[Recorded data]
* start *
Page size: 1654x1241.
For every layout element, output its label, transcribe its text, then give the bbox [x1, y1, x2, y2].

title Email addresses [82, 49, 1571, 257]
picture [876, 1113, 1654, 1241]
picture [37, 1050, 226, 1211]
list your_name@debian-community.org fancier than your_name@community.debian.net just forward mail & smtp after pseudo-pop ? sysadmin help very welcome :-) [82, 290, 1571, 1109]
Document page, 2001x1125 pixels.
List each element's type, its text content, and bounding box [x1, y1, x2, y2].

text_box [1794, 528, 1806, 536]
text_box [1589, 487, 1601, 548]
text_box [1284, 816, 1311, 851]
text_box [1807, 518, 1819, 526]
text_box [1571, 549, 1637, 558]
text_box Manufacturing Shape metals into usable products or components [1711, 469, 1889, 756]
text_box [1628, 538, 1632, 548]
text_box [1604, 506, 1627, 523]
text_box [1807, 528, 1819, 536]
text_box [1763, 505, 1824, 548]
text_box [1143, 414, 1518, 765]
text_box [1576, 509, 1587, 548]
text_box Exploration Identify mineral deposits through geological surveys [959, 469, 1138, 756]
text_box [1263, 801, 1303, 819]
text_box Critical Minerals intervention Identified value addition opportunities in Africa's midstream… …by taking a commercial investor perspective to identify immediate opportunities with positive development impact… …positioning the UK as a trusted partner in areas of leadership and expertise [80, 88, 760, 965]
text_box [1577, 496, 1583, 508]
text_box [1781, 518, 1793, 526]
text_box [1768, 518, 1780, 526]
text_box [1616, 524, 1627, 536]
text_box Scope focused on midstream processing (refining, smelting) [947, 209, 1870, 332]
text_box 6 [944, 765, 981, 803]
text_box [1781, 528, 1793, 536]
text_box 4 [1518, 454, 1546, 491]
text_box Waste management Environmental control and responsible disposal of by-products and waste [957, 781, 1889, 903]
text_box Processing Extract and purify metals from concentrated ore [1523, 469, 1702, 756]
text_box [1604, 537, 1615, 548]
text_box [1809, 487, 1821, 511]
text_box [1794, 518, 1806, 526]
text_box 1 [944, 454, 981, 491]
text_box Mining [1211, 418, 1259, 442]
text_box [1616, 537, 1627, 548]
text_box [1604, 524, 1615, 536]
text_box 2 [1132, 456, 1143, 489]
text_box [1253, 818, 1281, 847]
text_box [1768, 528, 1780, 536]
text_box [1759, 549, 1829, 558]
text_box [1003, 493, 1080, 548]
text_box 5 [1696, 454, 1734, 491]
* end *
• REQUEST: Which lines of the records contain the word "metals"? Collect every such line, treating uppercase and lowercase as different.

• THE RESPONSE:
text_box Manufacturing Shape metals into usable products or components [1711, 469, 1889, 756]
text_box Processing Extract and purify metals from concentrated ore [1523, 469, 1702, 756]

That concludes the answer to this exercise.